Q: He’s being promoted...
A: Yes. I’m tired of all of that. I would like to wake up people about the music industry and the jails, how the music has driven the majority of my community straight to prison.
Q: That’s very important... Anything else?
A: ...I just think it’s time to “up the cultural stuff.” This is a cultural thing here. And bring it out here. We’re out south right now.
...We need to meet in Englewood. We not the violent ones, we already know peace. They don’t know peace, they don’t know this. They look at each other, and think they’re each other’s enemies. They don’t see a system, because when they get in trouble, people say, “That’s what you get, you shouldn’t have did this.” Or even if they didn’t do it, they don’t get any understanding. Once you get in trouble, people... once people are paying for people in jail, and trying to take care of people in jail, families look the other way now. Because you’re beat down, by the time you get... my little brother right now ask me for all this money in jail. Do I want to send him all this money? No, because I’m tired. I don’t have no money to send him. But at the same time, I know his entire upbringing. And I know it was all around him—violence and tragedy, it was all around him. So really, I saw him and all his friends going straight to prison. Because there was nobody helping him or teaching him anything else, like what we’re doing here, there was no PRLF, there was no Bob Avakian to talk to him. Nobody! The people talking to him was the people who knew what he knew—nothing!

● **Extracted material**
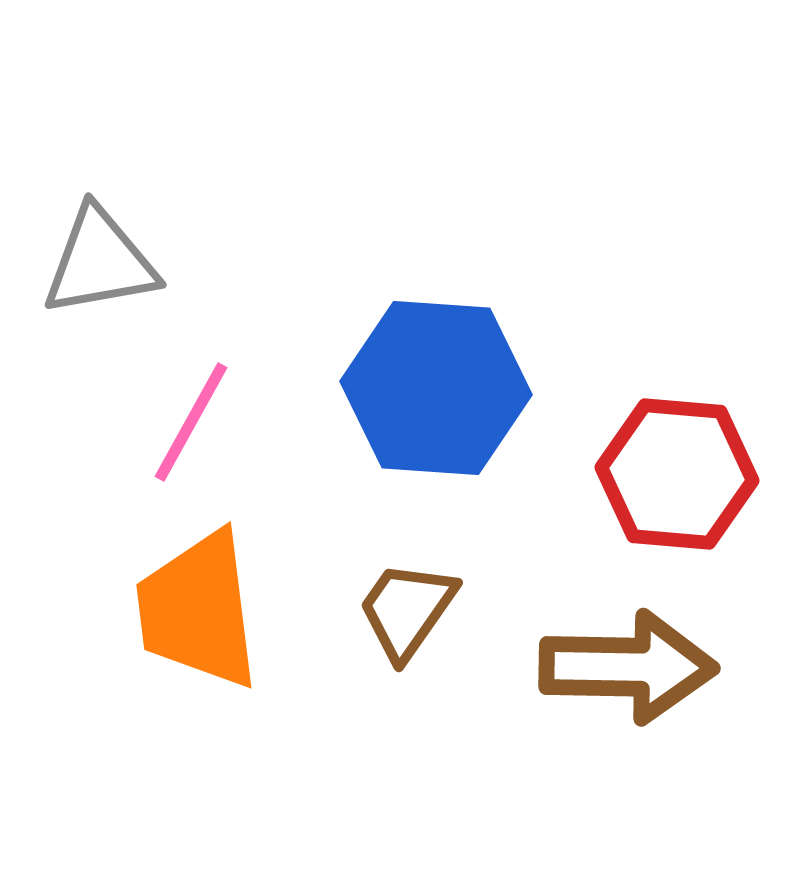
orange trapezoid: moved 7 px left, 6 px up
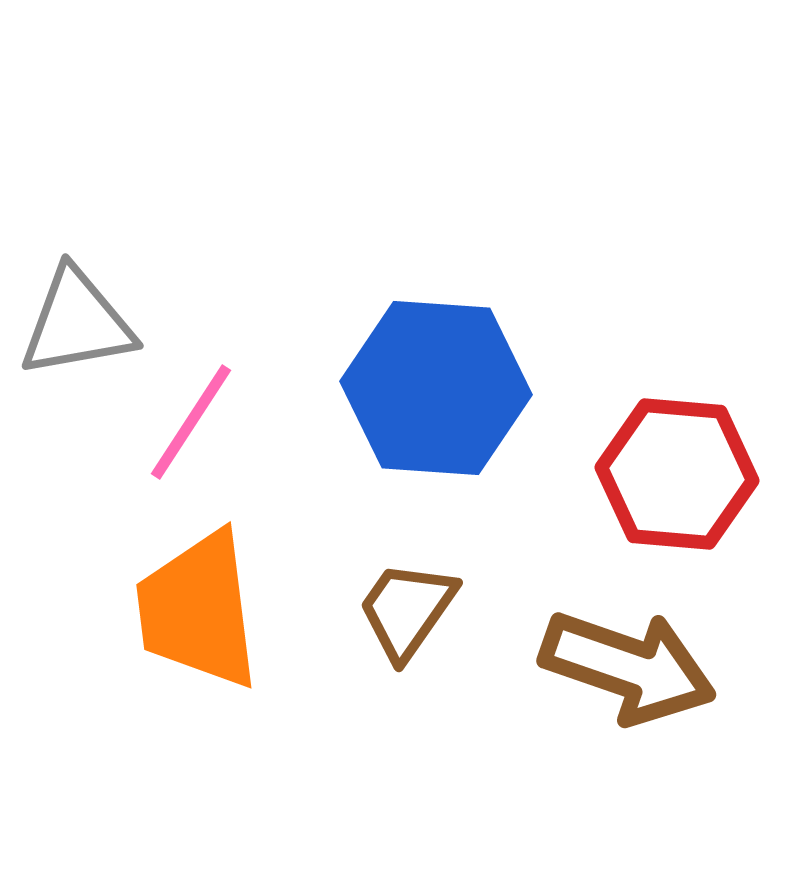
gray triangle: moved 23 px left, 61 px down
pink line: rotated 4 degrees clockwise
brown arrow: rotated 18 degrees clockwise
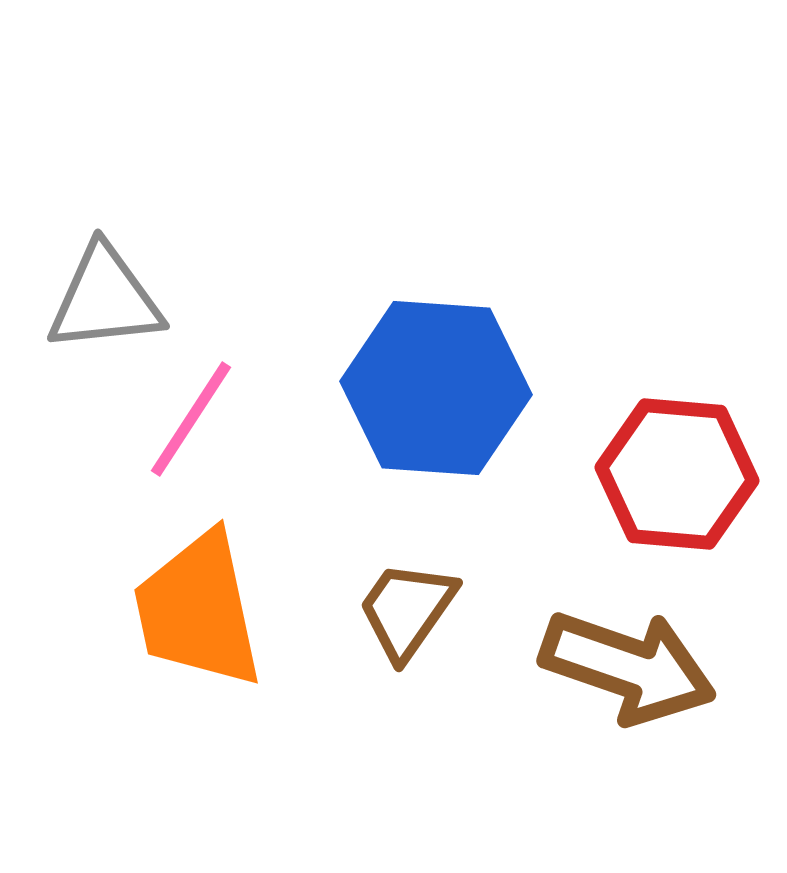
gray triangle: moved 28 px right, 24 px up; rotated 4 degrees clockwise
pink line: moved 3 px up
orange trapezoid: rotated 5 degrees counterclockwise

● **Goals**
1. In the interview, the speaker says they saw their little brother and his friends going straight to prison. According to the interview, why did this happen?
2. Rewrite the passage of the interview that begins at the words "Q: He’s being" and stops after "community straight to prison.", substituting "neighborhood" for "community".
3. Answer these questions using the interview:
(a) Where does the speaker say "We need to meet"?
(b) According to the speaker, where has the music driven the majority of the speaker's community?
(c) What does the speaker's little brother ask for while in jail?

● **Solutions to the exercise**
1. There was nobody helping him or teaching him anything else. The only people talking to him were people who knew what he knew, which the speaker calls "nothing."

2.
Q: He’s being promoted...
A: Yes. I’m tired of all of that. I would like to wake up people about the music industry and the jails, how the music has driven the majority of my neighborhood straight to prison.

3.
(a) In Englewood.
(b) Straight to prison.
(c) A lot of money ("all this money").